Scientists are hopeful they can recover some of its solar wind samples.
The precise nature of these particles, collected in space on delicate wafers, could tell scientists how the Sun and the planets grew out of a huge cloud of gas and dust 4.5 billion years ago.
'Surprisingly little damage'
Spacecraft engineers are encouraged that the sample canister was not more badly damaged than it was after the 310km/h (193 mph) impact with the Utah salt flats.
"We have the capsule," said Genesis project manager Don Sweetnam, of the US space agency's (Nasa) Jet Propulsion Laboratory in California.

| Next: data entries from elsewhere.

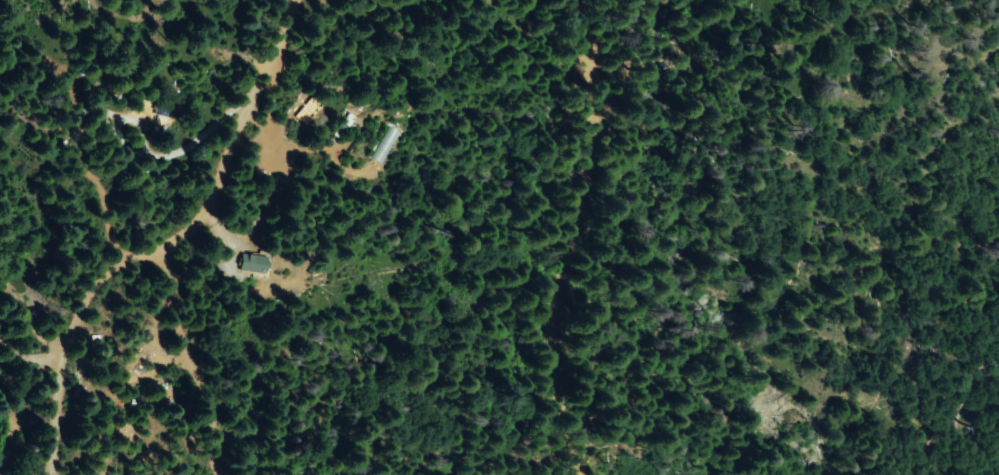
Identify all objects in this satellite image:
building: (112, 91)
building: (164, 113)
building: (344, 126)
building: (284, 172)
road: (568, 237)
building: (252, 262)
road: (618, 302)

"It is on the ground. We have previously written procedures and tools at our disposal for such an event."
After the crash, the Genesis ground crew landed close to the impact site to document the area.
"For the velocity of the impact, I thought there was surprisingly little damage," said Roy Haggard of Vertigo Inc, who was one of the first on the scene.
"I observed the capsule penetrated in the soil to about 50% of its diameter.
"The shell had been breached about three inches and I could see the science canister inside and that also appeared to have a small breach," he said.
Colin Pillinger, of the UK's Open University, which was to have analysed some of the Genesis samples, said the situation looked grave because the samples might have been contaminated.
The capsule hit the ground at more than 300km/h
"There could be fragments inside there that still contained some kind of scientific information," he said. "But the contamination from the desert is going to be a killer at the end of the day for the scientists."
His OU colleague Ian Franchi feared the wafers used to collect the solar wind particles would have been smashed, making it difficult for pristine samples to be recovered.
"Picking out the fragments that we want is the problem because there are many different types of fragment; and different types of material from different parts of the solar wind," he added.
'Not an easy task'
Roger Williams, of the Los Alamos National Laboratory in California, said he believed some of the sample collection wafers were still intact.
"As far as I understand some of the wafers are OK so we do have some samples to analyse," he told reporters.
"There is some concern about contamination but we are out on the salt flats which are dry, so we hope it will not be too much of a problem. We are going to make the best of it."
Nasa's Administrator Sean O'Keefe said of the mishap: "We're encouraged by the news out of Utah, despite the hard impact landing of the Genesis Sample Return capsule.
Not the opening the scientists had planned for
"The spacecraft was designed in a way to give us the best chance at salvaging the valuable science payload should we suffer a landing like the one we witnessed today.
"Exploration of the heavens is not an easy task. Our ability to travel throughout our Solar System is limited, whether by human-tended or robotic craft.
"Genesis was an experiment to journey far from home and return with new clues and possible answers to some of the fundamental questions regarding the origin of our Universe."
The $264m Genesis mission was launched in August 2001 on a journey to capture samples from the storehouse of 99% of all the material in our Solar System - the Sun.
It used collectors made of ultra-pure wafers of gold, sapphire, silicon and diamond.
These were hung outside the probe for more than 800 days, sifting space for just 10-20 micrograms of solar wind material, and were designed to be returned for analysis.